Franco would hire his fellow Colombians to swallow condoms filled with cocaine and fly into Miami International Airport. Franco would accompany the smugglers on the plane – paying for their tickets and making sure they didn't run with the merchandise. Franco made numerous trips between Bogotá and Miami before authorities caught on to his mule train and charged him with three counts of cocaine distribution.

"He was convicted of those charges," says Barry Golden, a spokesman for the U.S. Marshals Service. Golden told CBS4's Jim DeFede that while Franco was out on bond pending sentencing, he fled.

Golden said after hiding out in Colombia, Franco tried to sneak across the border at El Paso in 1996.where he was apprehended by Border Patrol agents. The only problem -- they didn't know who he really was.

"He began switching his name around, using different variations, switching his last name and his middle name," Golden told DeFede.

Franco pleaded guilty to a misdemeanor charge of illegally entering the country, was sentenced to probation by a judge in El Paso and then immediately deported home to Colombia.

Four months later, the FBI notified the Marshals Service that Franco's fingerprints matched those of a fugitive wanted in Miami.

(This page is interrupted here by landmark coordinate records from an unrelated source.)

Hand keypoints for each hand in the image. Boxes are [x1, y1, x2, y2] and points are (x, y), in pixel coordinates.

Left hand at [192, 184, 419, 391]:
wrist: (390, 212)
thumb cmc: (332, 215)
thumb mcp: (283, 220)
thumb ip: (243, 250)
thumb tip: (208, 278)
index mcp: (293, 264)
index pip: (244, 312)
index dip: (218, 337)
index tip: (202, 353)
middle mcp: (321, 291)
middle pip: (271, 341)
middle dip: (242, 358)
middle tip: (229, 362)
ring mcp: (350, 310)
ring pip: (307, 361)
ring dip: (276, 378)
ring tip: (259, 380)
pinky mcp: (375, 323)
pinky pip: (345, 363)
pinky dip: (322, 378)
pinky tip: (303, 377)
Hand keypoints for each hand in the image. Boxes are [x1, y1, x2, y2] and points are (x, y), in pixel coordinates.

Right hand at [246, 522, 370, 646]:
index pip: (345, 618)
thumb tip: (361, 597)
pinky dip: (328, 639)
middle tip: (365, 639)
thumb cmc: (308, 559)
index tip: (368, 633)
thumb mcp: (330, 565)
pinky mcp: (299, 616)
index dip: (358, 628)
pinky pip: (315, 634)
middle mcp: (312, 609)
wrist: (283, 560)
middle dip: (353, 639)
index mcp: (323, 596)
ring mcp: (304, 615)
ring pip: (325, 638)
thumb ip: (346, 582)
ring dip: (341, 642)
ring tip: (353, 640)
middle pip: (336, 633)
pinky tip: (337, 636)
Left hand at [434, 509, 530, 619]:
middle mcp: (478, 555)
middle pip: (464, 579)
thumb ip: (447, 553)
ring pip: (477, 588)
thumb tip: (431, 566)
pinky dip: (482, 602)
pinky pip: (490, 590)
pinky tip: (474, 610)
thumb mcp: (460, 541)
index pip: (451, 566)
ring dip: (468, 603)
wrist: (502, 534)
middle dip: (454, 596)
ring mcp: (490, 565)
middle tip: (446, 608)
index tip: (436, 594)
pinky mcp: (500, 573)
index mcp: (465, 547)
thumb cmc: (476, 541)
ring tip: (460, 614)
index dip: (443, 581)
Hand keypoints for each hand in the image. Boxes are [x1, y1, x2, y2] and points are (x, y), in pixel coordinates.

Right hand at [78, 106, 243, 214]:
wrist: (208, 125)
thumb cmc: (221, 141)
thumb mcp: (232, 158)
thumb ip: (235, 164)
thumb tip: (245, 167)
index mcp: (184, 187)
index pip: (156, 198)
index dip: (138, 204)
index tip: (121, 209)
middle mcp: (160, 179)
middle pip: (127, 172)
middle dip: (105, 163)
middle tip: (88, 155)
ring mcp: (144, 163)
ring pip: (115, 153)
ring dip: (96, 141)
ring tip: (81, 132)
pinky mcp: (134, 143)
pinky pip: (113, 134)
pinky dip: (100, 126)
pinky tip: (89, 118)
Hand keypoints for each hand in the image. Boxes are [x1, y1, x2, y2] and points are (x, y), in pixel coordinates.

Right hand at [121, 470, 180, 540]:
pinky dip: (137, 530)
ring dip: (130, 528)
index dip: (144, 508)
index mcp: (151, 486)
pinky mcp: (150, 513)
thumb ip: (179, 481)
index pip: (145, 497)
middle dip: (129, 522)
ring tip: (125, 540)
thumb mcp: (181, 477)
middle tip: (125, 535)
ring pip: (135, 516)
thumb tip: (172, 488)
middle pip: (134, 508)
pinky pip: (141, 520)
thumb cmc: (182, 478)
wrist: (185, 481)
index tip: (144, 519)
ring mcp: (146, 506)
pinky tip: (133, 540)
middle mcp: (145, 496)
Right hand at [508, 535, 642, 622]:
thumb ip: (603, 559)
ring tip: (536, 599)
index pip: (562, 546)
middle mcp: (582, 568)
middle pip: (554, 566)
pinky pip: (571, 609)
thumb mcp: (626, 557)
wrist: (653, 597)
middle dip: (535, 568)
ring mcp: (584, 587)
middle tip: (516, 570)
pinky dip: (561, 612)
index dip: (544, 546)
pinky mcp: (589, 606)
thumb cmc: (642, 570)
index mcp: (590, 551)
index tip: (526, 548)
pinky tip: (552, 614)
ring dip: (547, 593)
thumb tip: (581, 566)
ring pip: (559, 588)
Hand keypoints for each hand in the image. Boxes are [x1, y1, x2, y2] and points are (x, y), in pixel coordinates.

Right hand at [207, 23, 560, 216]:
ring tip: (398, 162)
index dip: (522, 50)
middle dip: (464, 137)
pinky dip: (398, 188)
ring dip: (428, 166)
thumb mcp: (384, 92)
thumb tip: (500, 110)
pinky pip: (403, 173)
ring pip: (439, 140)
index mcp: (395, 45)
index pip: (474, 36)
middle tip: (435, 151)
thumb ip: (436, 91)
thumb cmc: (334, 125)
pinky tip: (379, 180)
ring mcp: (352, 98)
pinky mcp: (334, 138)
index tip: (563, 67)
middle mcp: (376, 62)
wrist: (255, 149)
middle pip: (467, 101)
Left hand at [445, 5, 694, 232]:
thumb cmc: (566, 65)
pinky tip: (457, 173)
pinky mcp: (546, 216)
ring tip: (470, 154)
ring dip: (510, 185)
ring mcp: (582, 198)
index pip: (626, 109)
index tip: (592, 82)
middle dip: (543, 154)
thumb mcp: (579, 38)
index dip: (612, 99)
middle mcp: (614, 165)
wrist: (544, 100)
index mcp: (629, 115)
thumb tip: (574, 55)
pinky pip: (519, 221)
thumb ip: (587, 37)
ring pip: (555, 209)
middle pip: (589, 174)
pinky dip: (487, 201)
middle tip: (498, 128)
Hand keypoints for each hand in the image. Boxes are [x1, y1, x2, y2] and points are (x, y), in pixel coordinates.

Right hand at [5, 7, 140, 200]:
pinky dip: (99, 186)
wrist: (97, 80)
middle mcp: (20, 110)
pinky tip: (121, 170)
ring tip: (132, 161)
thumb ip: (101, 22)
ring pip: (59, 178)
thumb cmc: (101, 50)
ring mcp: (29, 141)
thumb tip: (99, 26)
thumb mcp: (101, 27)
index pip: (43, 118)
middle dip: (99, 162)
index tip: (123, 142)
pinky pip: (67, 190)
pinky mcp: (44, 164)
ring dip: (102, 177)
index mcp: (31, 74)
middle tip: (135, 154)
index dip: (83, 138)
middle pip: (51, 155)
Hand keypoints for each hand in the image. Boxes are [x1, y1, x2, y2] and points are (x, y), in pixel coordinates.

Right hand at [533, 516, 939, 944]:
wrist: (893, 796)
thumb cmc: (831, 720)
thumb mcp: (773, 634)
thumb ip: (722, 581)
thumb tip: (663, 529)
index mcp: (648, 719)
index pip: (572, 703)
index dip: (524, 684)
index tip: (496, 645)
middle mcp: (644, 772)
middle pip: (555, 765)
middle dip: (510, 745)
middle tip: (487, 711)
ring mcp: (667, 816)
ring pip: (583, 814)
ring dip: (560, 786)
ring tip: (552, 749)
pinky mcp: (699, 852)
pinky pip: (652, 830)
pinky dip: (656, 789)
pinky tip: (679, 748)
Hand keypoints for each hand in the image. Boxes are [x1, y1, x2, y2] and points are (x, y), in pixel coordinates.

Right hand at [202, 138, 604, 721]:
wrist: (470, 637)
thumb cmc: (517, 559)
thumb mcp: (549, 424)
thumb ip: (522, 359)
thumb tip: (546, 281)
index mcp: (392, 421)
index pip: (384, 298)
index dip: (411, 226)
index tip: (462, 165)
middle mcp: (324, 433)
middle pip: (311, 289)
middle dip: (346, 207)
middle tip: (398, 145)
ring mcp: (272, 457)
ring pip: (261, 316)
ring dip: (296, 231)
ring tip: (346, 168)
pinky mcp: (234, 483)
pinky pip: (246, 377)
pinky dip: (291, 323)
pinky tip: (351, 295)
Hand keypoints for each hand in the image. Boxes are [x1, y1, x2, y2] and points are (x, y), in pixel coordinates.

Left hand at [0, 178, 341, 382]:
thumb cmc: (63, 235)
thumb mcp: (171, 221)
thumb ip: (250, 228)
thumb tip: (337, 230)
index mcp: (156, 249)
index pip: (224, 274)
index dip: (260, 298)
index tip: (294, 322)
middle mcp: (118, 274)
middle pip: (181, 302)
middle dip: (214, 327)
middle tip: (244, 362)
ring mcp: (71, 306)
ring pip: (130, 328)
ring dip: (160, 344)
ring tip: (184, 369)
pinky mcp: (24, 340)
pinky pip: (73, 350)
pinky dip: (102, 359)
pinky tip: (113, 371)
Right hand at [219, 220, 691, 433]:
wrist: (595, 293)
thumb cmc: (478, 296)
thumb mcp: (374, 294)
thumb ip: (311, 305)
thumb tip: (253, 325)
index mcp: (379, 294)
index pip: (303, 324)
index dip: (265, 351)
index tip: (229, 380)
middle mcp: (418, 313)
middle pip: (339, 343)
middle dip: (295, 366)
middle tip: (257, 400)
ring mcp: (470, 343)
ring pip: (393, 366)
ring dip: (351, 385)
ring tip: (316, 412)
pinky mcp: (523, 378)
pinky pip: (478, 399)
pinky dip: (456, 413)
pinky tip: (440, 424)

Nevertheless, Franco found his own way back to South Florida, landing here sometime around 2000.

"And this time he came back into the US and obtained another fraudulent Florida driver's license under the name Elisio Del Torre," Golden explained.

Franco settled into a quiet gated complex in Doral with his wife Mery. He claimed to make a living as a mechanic. And in 2004 when he became ill and needed medical care he showed up at Jackson's doorstep.

For seven years received regular dialysis treatments. Sources say he possessed two fraudulent Medicare numbers and anything the government didn't cover the hospital wrote off as charity care.

Jackson officials wouldn't discuss the case citing federal privacy laws.

But when Franco died in December, word leaked out that the 63-year-old may not be who he claimed to be and that he might actually be a federal fugitive.

Authorities scrambled to see if it was true and confirmation wasn't hard to find -- Franco's death certificate listed both his fraudulent and real names.

But by the time authorities traced his body to a funeral home, they arrived too late. Franco's remains had been loaded on a plane and shipped home to Colombia. In the end, it turned out, Luis Franco had succeeded in staying one step ahead of the law in both life and death.

Golden says as far as the Marshals service is concerned the Luis Franco case is over.

"If another agency wants to look at charging family members with aiding and abetting, then that's on them, but from the Marshals service standpoint, it's closed," Golden said.